**Task instructions:** Pictures should be left out while the data beneath this task is written out word for word.

**Source data:**
-- Opening Marker --
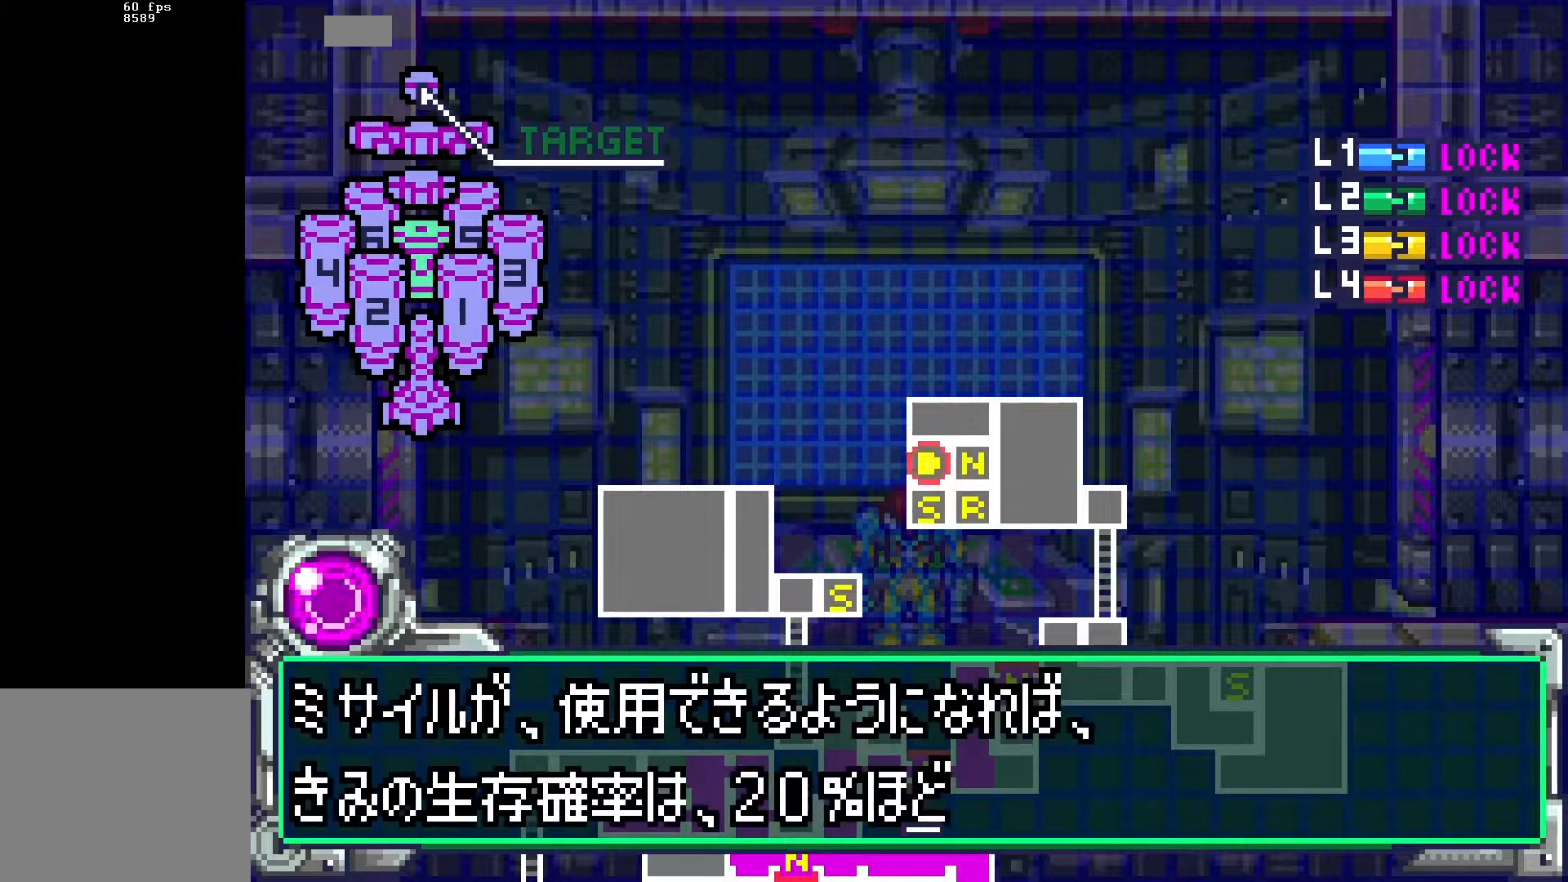
{"buttons": ["DPAD_DOWN"], "events": [[183, "B", "down"], [250, "DPAD_DOWN", "up"], [267, "B", "up"], [383, "DPAD_DOWN", "down"]]}
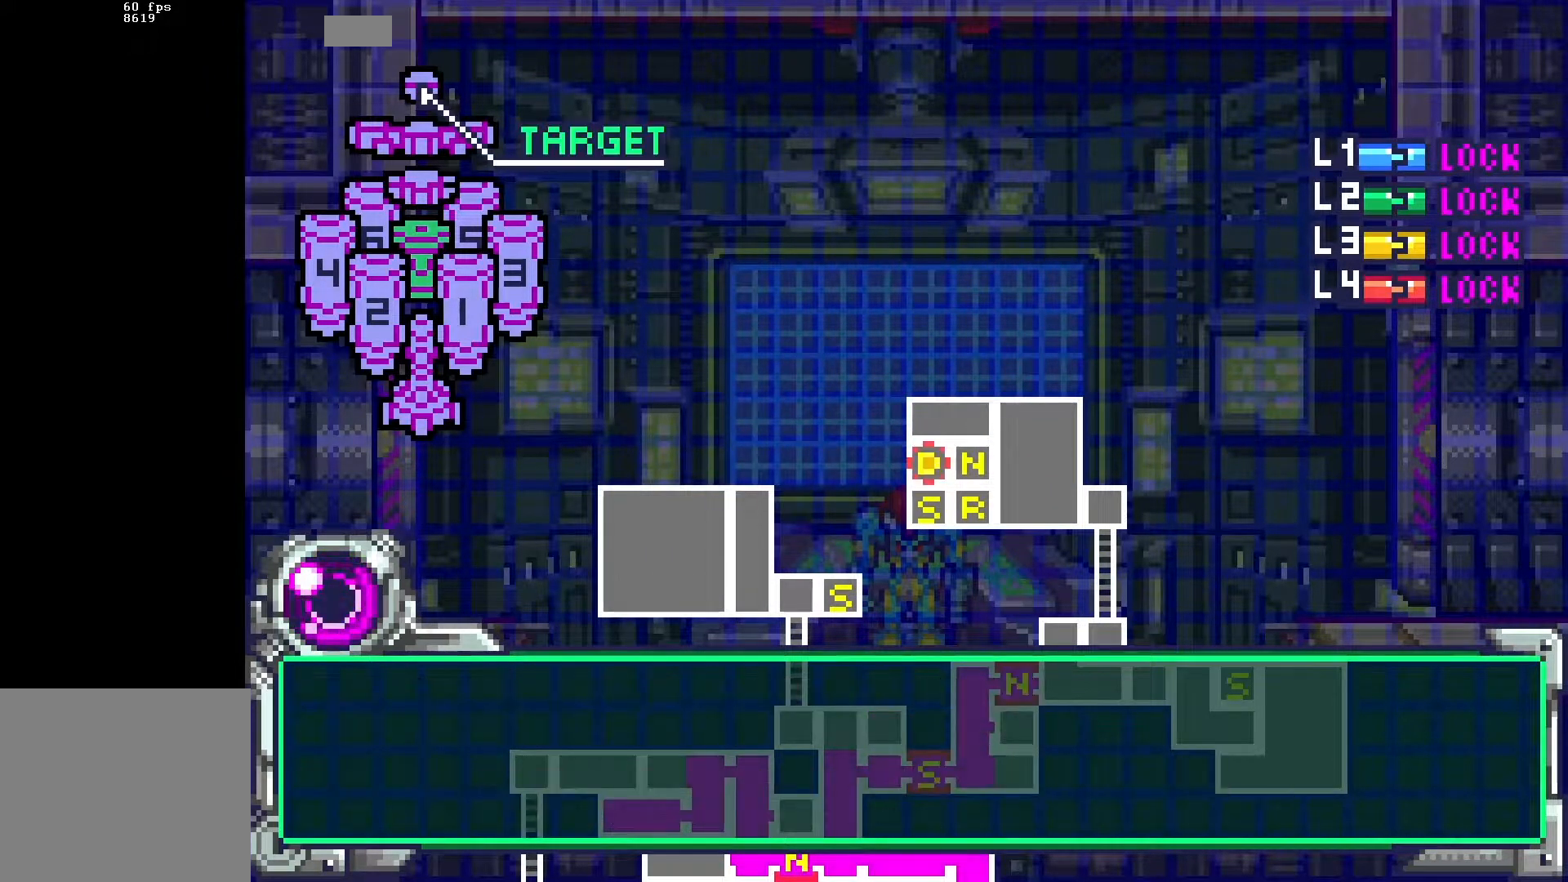
{"buttons": ["DPAD_RIGHT"], "events": [[133, "DPAD_DOWN", "up"], [367, "DPAD_RIGHT", "down"]]}
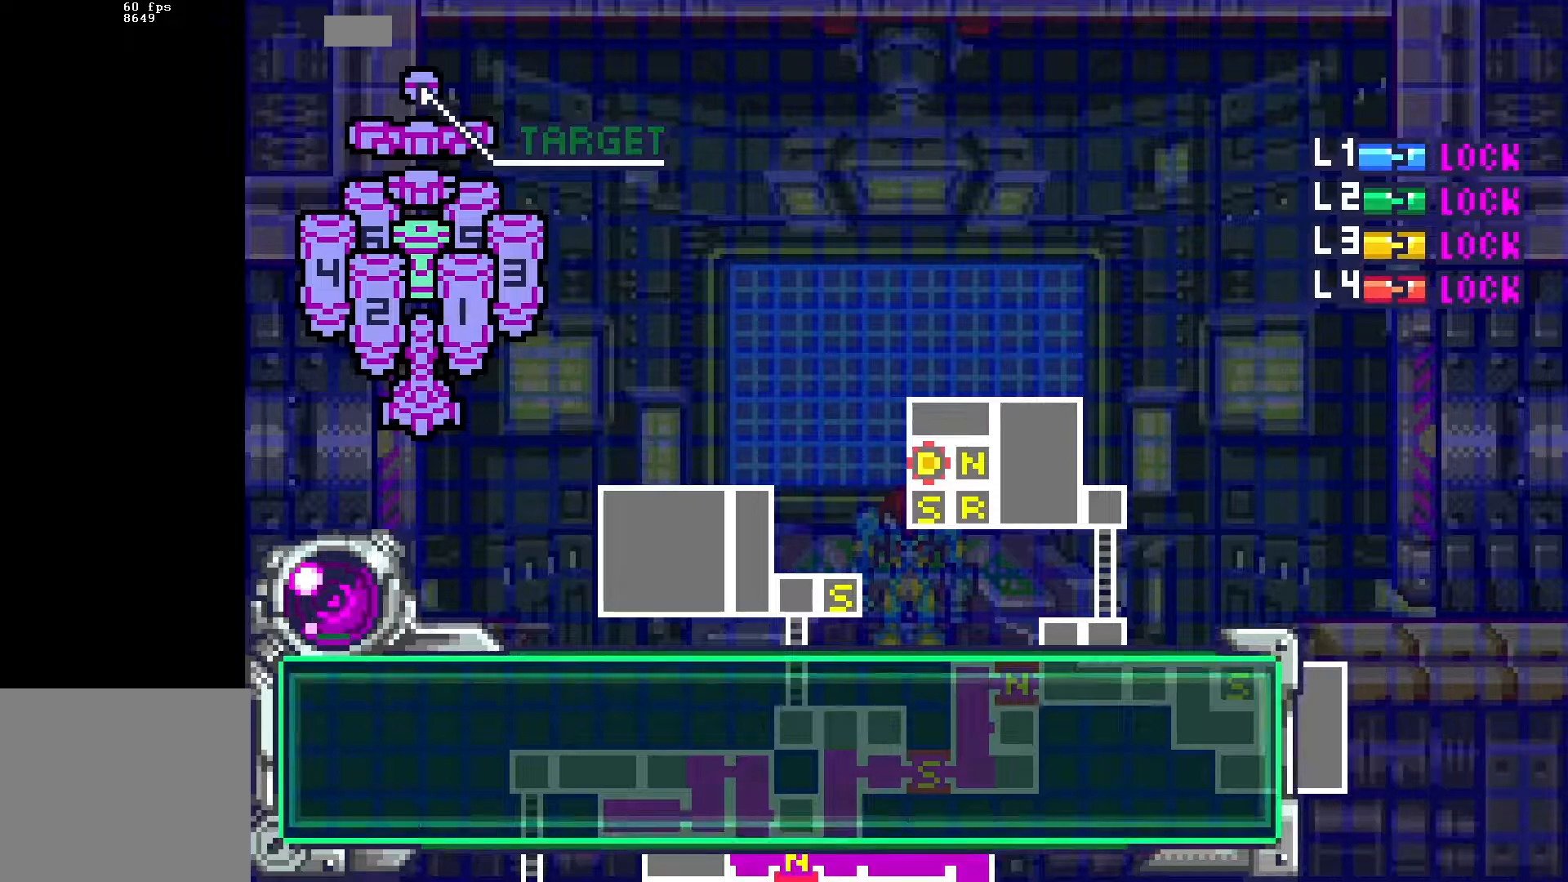
{"buttons": ["DPAD_RIGHT"], "events": []}
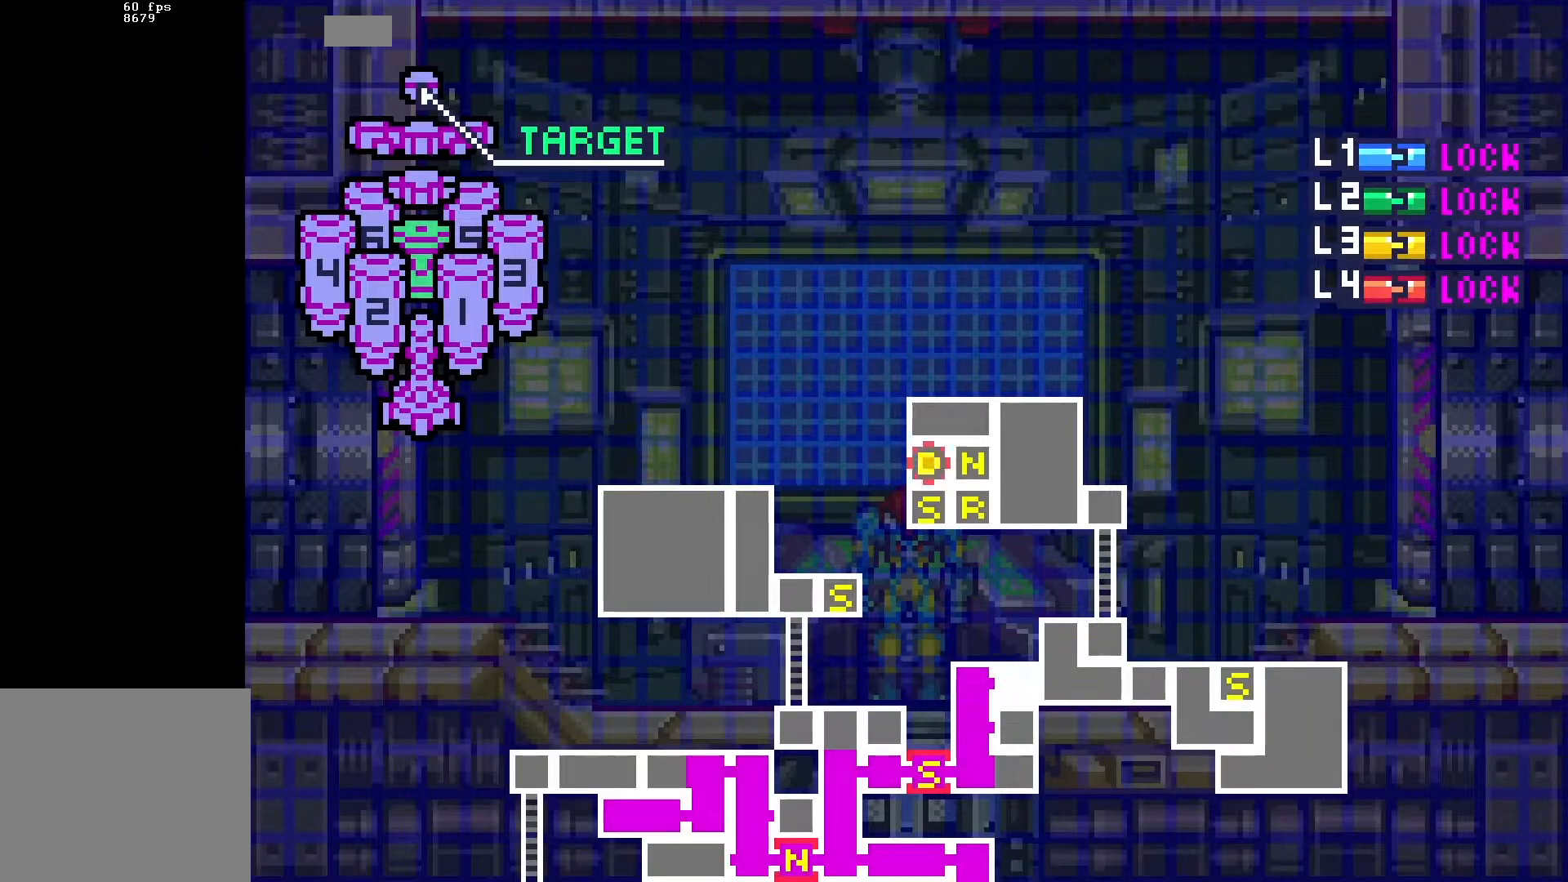
{"buttons": ["DPAD_RIGHT"], "events": []}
-- Closing Marker --
**Exercise result:**
{"buttons": ["DPAD_DOWN"], "events": [[183, "B", "down"], [250, "DPAD_DOWN", "up"], [267, "B", "up"], [383, "DPAD_DOWN", "down"]]}
{"buttons": ["DPAD_RIGHT"], "events": [[133, "DPAD_DOWN", "up"], [367, "DPAD_RIGHT", "down"]]}
{"buttons": ["DPAD_RIGHT"], "events": []}
{"buttons": ["DPAD_RIGHT"], "events": []}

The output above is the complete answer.